Innovatie

Meldplicht datalekken: 5 feiten die iedere organisatie moet weten

0

Vanaf 1 januari 2016 zijn organisaties die persoonsgegevens verliezen of onrechtmatige verwerkingen van persoonsgegevens uitvoeren, wettelijk verplicht dit te melden bij de toezichthouder (het College bescherming persoonsgegevens, vanaf 1 januari 2016 de Autoriteit Persoonsgegevens). Als vervolgens blijkt dat de gelekte persoonsgegevens onvoldoende beveiligd waren of onrechtmatig werden verwerkt, dan kan je dat forse boetes opleveren.

Deze boetes kunnen oplopen tot maximaal €820.000,- of 10% van de jaaromzet. Het nalaten van het melden van een datalek bij de toezichthouder kan een boete van €500.000,- opleveren. Hoogste tijd dus om eens dieper in te gaan op de ins- en outs van deze meldplicht.
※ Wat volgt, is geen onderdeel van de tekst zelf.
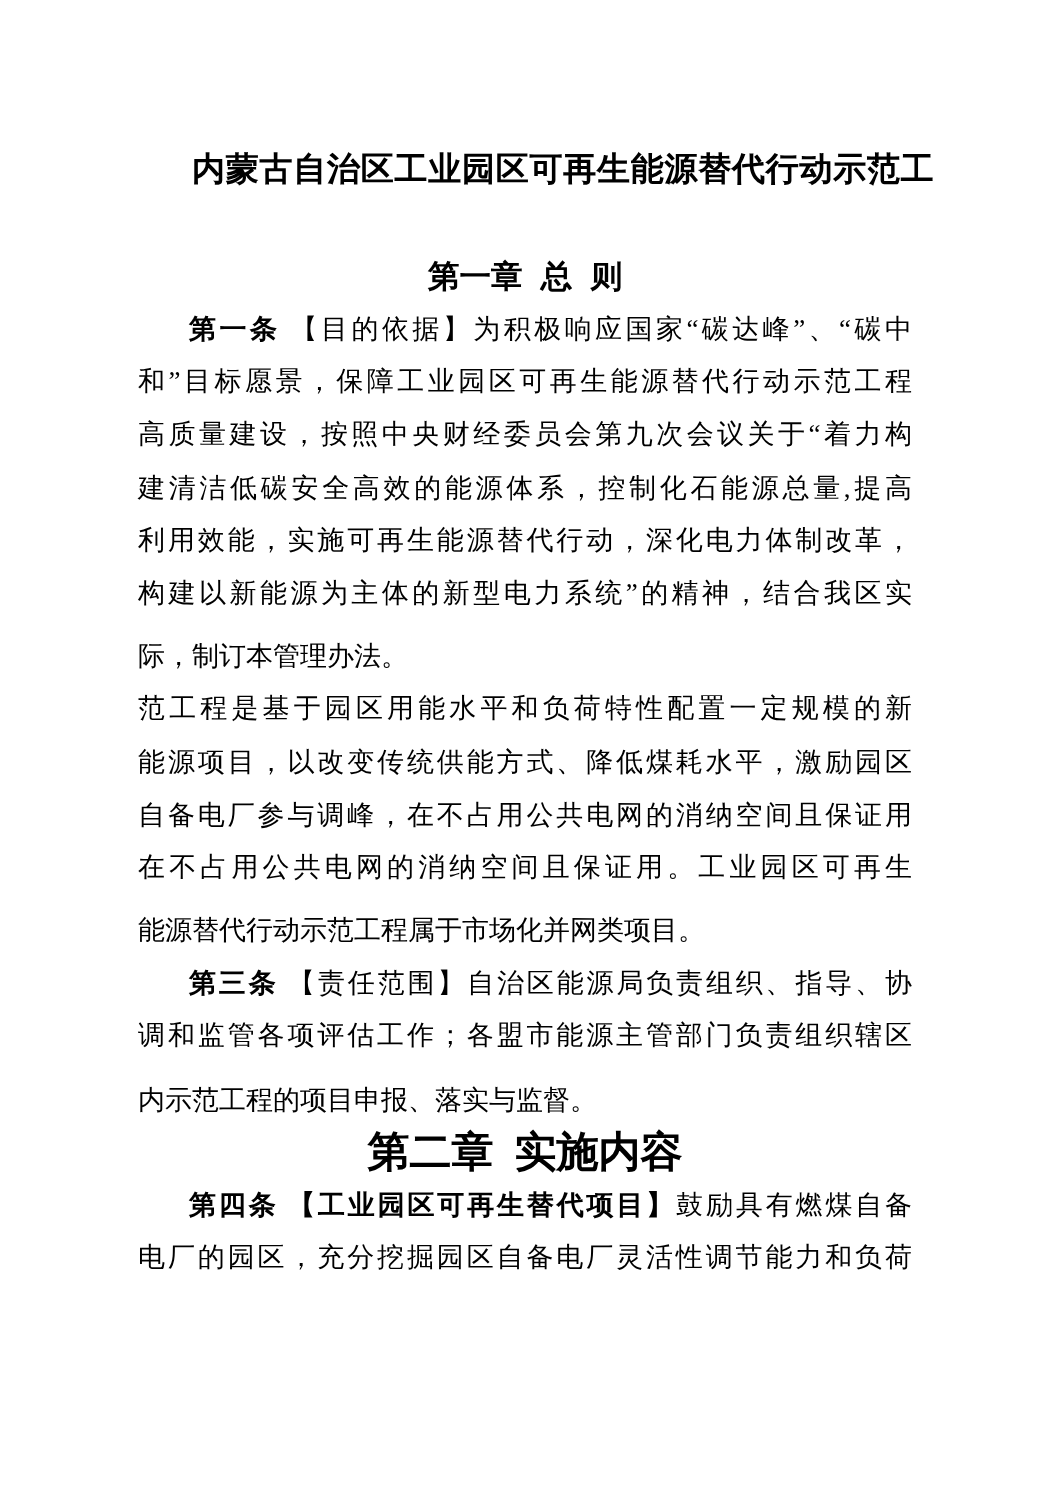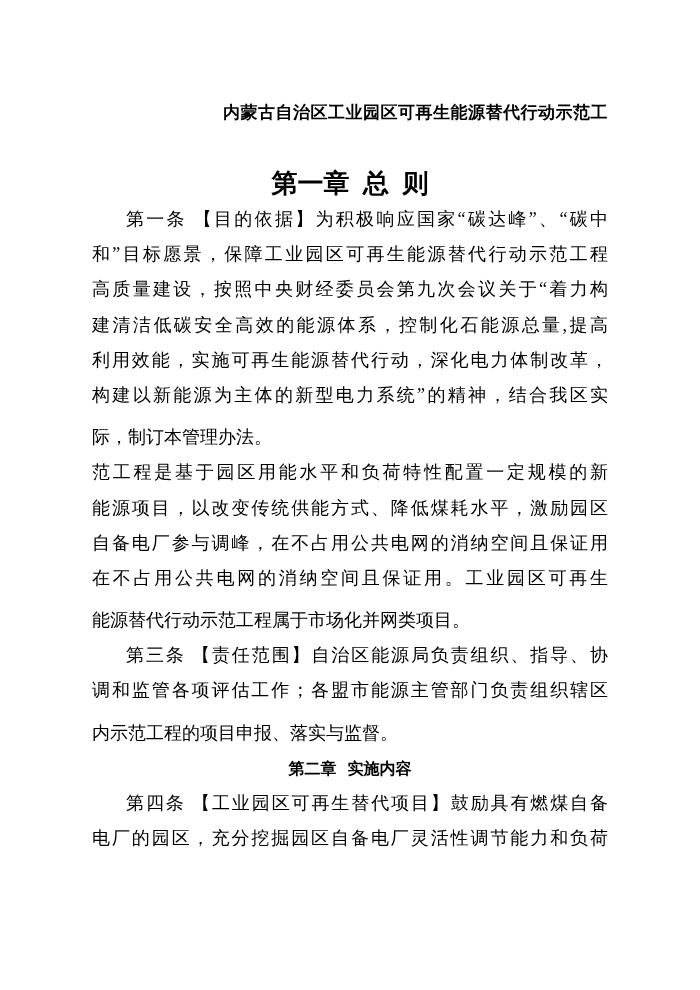--- a/index.html
+++ b/index.html
@@ -12,32 +12,32 @@
     position: relative;
   }
   .sheet {
     position: absolute;
     left: 92px; top: 90px;
     width: 516px;
   }
   .doc-title {
     font-family: "Liberation Sans", sans-serif;
     font-weight: 700;
-    font-size: 17px;
+    font-size: 22px;
     line-height: 46px;
     height: 46px;
-    text-align: right;
+    text-align: left;
     white-space: nowrap;
     letter-spacing: 0.5px;
     margin-left: 36px;
   }
   .title-gap { height: 30px; }
   .chapter {
     font-weight: 700;
-    font-size: 26px;
+    font-size: 21px;
     line-height: 36px;
     height: 36px;
     text-align: center;
     white-space: nowrap;
     word-spacing: 7px;
   }
   .line {
     font-size: 18px;
     line-height: 35.2px;
     height: 35.2px;
@@ -46,23 +46,23 @@
   .j {
     text-align: justify;
     text-align-last: justify;
   }
   .left {
     text-align: left;
     white-space: nowrap;
     margin-top: 7px;
   }
   .ind { padding-left: 34px; }
-  .line b { font-weight: 400; }
+  .line b { font-weight: 700; }
   .chapter-line {
-    font-size: 16px;
+    font-size: 28px;
     font-weight: 700;
     text-align: center;
     line-height: 35.2px;
     height: 35.2px;
     white-space: nowrap;
     word-spacing: 7px;
   }
 </style>
 </head>
 <body>

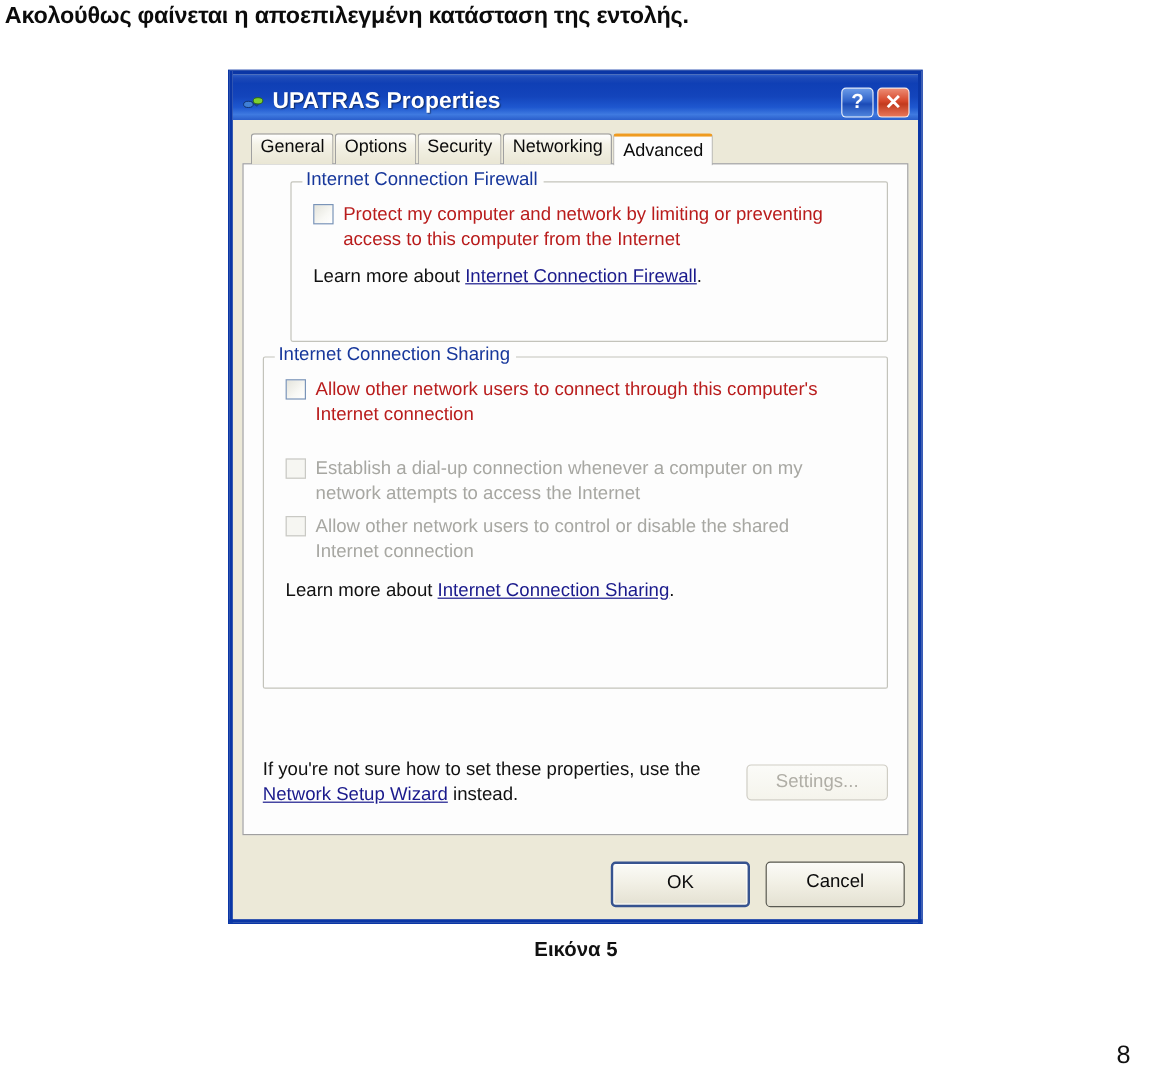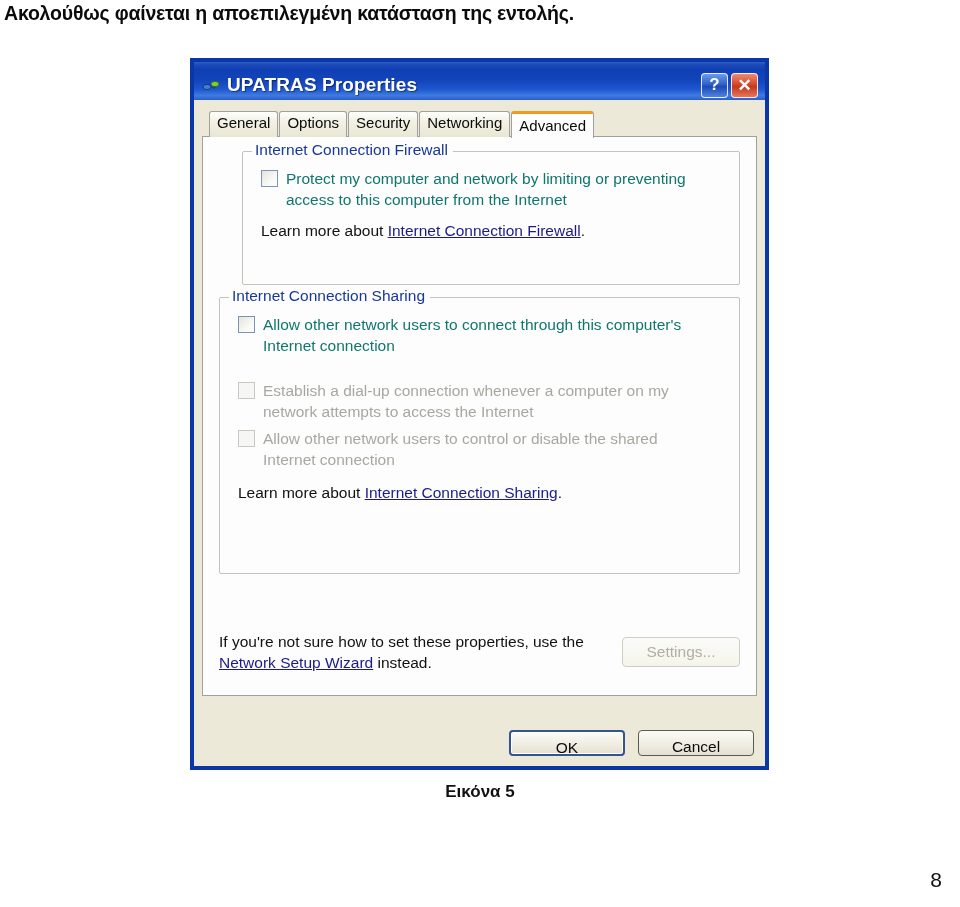--- a/index.html
+++ b/index.html
@@ -207,21 +207,21 @@
     box-sizing: border-box;
     cursor: pointer;
   }
   .chkbox.disabled {
     border-color: #c9c9c4;
     background: #f6f6f2;
   }
   .chk-label {
     font-size: 15.5px;
     line-height: 21px;
-    color: #0f766e;
+    color: #b91c1c;
     max-width: 450px;
   }
   .chk-label.disabled { color: #a7a7a2; }
 
   .learn-line {
     font-size: 15.5px;
     color: #111111;
     margin-top: 12px;
     margin-left: 4px;
   }
@@ -271,21 +271,21 @@
   
   .dialog-buttons {
     position: absolute;
     right: 11px;
     bottom: 10px;
     display: flex;
     gap: 13px;
   }
   .btn-ok, .btn-cancel {
     width: 116px;
-    height: 26px;
+    height: 38px;
     line-height: 22px;
     color: #0b0b0b;
   }
   .btn-ok {
     border: 2px solid #36538f;
     box-shadow: inset 0 0 0 1px #ffffff;
   }
   .btn-cancel {
     border: 1px solid #5a5a52;
   }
1. Datalekken zijn breed gedefinieerd

De meldplicht datalekken is vrij breed gedefinieerd, waardoor elke organisatie waarbij een datalek plaatsvindt, met de meldplicht te maken krijgt. Voorbeelden van datalekken zijn het verlies van een USB-stick waarop persoonsgegevens staan, het onbedoeld delen van persoonsgegevens of, meer voor de hand liggend, een hack waarbij persoonsgegevens buit gemaakt worden. Ook het (per ongeluk) verwijderen van persoonsgegevens of verlies daarvan door schade (zoals brand) waarbij geen back-up beschikbaar is, worden gezien als datalekken.

In het algemeen worden drie categorieën onderscheiden:

  • Verlies van persoonsgegevens
  • Aanpassen en/of verwijderen van persoonsgegevens
  • Toegang tot persoonsgegevens door onbevoegden, bijvoorbeeld als deze onbedoeld gedeeld worden of door inbreuk op een systeem

2. Een datalek hoeft niet altijd gemeld te worden, maar wees alert

Er zijn in het geval van een lek drie opties:

  • Er hoeft geen melding gemaakt te worden
  • Er moet een melding gemaakt worden aan de toezichthouder
  • Er moet melding gedaan worden aan de toezichthouder én de personen die getroffen worden door het datalek

Gaat het om persoonsgegevens of ‘gewone’ gegevens?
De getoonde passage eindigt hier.